Orissa: Resurrection

“Salut, moi c’est David et voici ma musique.” On peut difficilement faire plus simple que l’intro sur la page du groupe Orissa, dont le premier LP de metal progressif, Resurrection, est sorti cette année. Et aussi plus contrasté, en regard de la musique qu’il propose.

Orissa, c’est le projet d’un musicien new-yorkais, David Allan Dodini, qui réalise à peu près tout l’album, hormis la batterie et quelques instruments exotiques (dont un doumbek). Musicalement, on est quelque part entre Tool et les album les plus techniques et/ou énervés de Fates Warning.

Et avec neuf pistes et un peu plus d’une heure, on ne peut pas dire que Resurrection fasse semblant. Et si deux morceaux sont plus des interludes de moins d’une minutes, les autres dépassent tous les sept minutes, montant jusqu’au quart d’heure pour la dernière piste.

En fait, musicalement non plus, ça ne fait pas semblant. Le metal progressif d’Orissa allie intensité, technique et lisibilité. C’est complexe, mais sans en faire des tonnes, ça déborde de mélodie et ça démontre une maîtrise remarquable.

Il ne faut d’ailleurs pas attendre longtemps pour s’en convaincre: “Tara”, qui déboule juste après la brève intro “Circle x” et ses chants tibétains, est une remarquable démonstration de la qualité de cette album.

Après, je pourrais chipoter sur deux trois-trucs. Quand je dis que c’est maîtrisé et que ça n’en fait pas des tonnes, ce n’est pas toujours vrai non plus.
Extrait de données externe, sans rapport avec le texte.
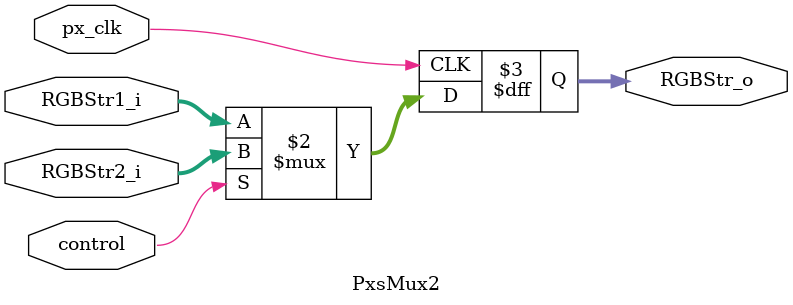
<source format=v>
module PxsMux2 (
            input wire       px_clk,            // pixel clock
			input wire [25:0] RGBStr1_i,		// Input stream 1
			input wire [25:0] RGBStr2_i,		// Input stream 2		
			input wire control,					// strean selector
			output reg [25:0] RGBStr_o			// Otuput stream
         );
		 
// alias 
`define Active 0:0
`define VS 1:1
`define HS 2:2
`define YC 12:3
`define XC 22:13
`define RGB 25:23

always @(posedge px_clk)
begin
	RGBStr_o <= control? RGBStr2_i:RGBStr1_i;
end

endmodule

</source>
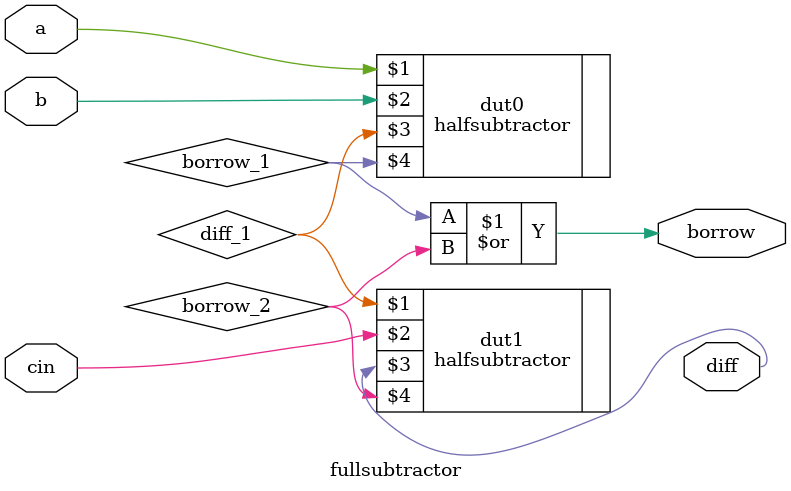
<source format=v>
module fullsubtractor(
    input a,
    input b,
    input cin,
    output diff,
    output borrow
    );
    wire diff_1,borrow_1,borrow_2;
    
    halfsubtractor dut0(a,b,diff_1,borrow_1);
    halfsubtractor dut1(diff_1,cin,diff,borrow_2);
    assign borrow=borrow_1|borrow_2;
    

endmodule
</source>
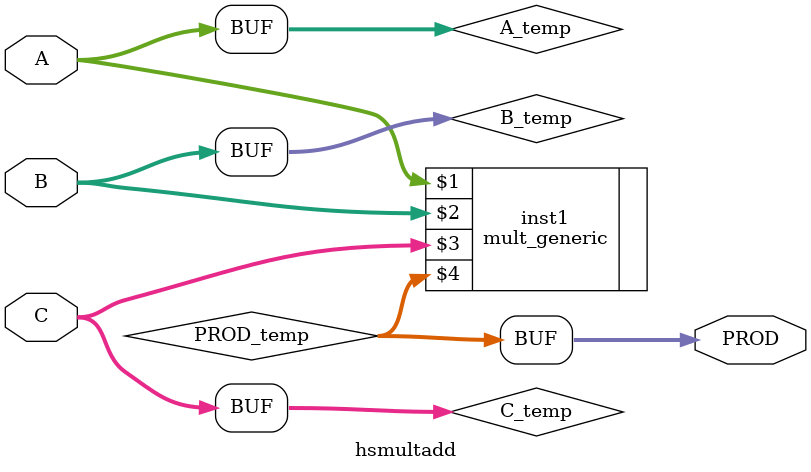
<source format=v>
module hsmultadd(A,B,C,PROD);
  parameter AA = 6;
  parameter BB = 6;
  parameter CC = 12;
  parameter P = 12;
  parameter
        d_A = 0,
        d_B = 0,
        d_C = 0,
        d_PROD = 1;
  input [(AA - 1):0] A;
  input [(BB - 1):0] B;
  input [(CC - 1):0] C;
  output [(P - 1):0] PROD;
  wire [(AA - 1):0] A_temp;
  wire [(BB - 1):0] B_temp;
  wire [(CC - 1):0] C_temp;
  wire [(P - 1):0] PROD_temp;
  assign #(d_A) A_temp = A;
  assign #(d_B) B_temp = B;
  assign #(d_C) C_temp = C;
  assign #(d_PROD) PROD = PROD_temp;
  mult_generic #(AA,BB,CC,P) inst1 (A_temp,B_temp,C_temp,PROD_temp);
endmodule

</source>
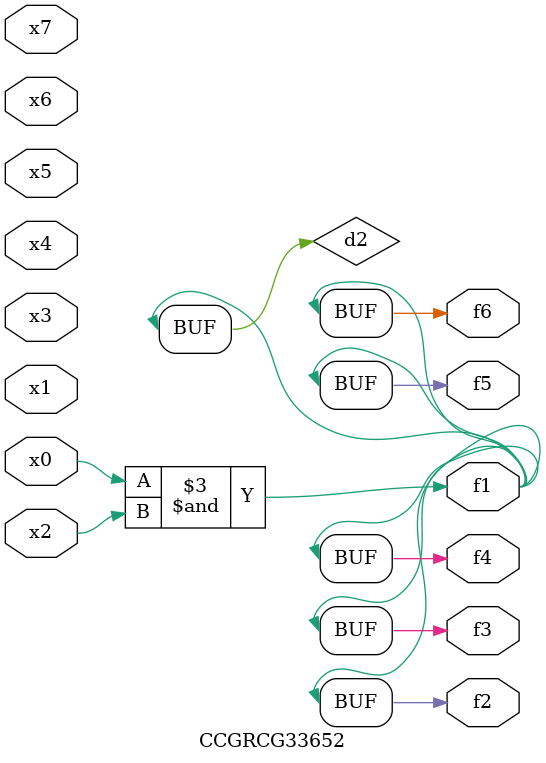
<source format=v>
module CCGRCG33652(
	input x0, x1, x2, x3, x4, x5, x6, x7,
	output f1, f2, f3, f4, f5, f6
);

	wire d1, d2;

	nor (d1, x3, x6);
	and (d2, x0, x2);
	assign f1 = d2;
	assign f2 = d2;
	assign f3 = d2;
	assign f4 = d2;
	assign f5 = d2;
	assign f6 = d2;
endmodule

</source>
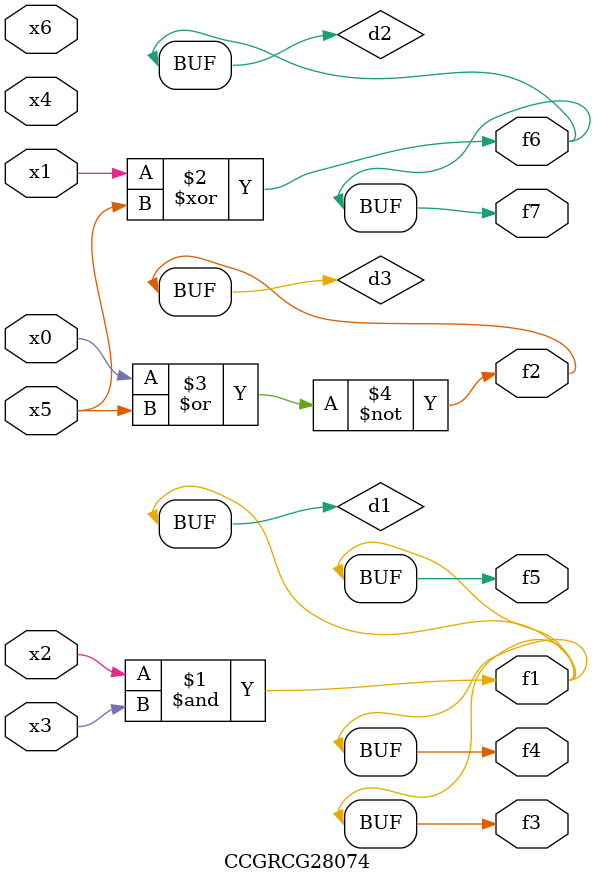
<source format=v>
module CCGRCG28074(
	input x0, x1, x2, x3, x4, x5, x6,
	output f1, f2, f3, f4, f5, f6, f7
);

	wire d1, d2, d3;

	and (d1, x2, x3);
	xor (d2, x1, x5);
	nor (d3, x0, x5);
	assign f1 = d1;
	assign f2 = d3;
	assign f3 = d1;
	assign f4 = d1;
	assign f5 = d1;
	assign f6 = d2;
	assign f7 = d2;
endmodule

</source>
Disons que, si, au niveau technique, l’artiste ne s’égare pas dans des acrobaties à douze dimensions, il a parfois tendance à ne pas savoir finir ses couplets.

Qui plus est, le chant pourrait parfois être mieux posé. Ça hurle beaucoup, à la façon d’un Ray Adler dans Redemption, ce qui n’est pas en soit un mal, mais on sent que, parfois, la voix frôle d’un peu trop près ses limites et ça pique un peu. Comme dit initialement, c’est du chipotage.

C’est à Clair & Obscur que je dois cette remarquable découverte, que l’on peut trouver sur Bandcamp, à l’écoute et au téléchargement – même si le prix de ce dernier est un peu élevé à $10. Mais pour la qualité de l’ensemble, ce n’est pas du vol.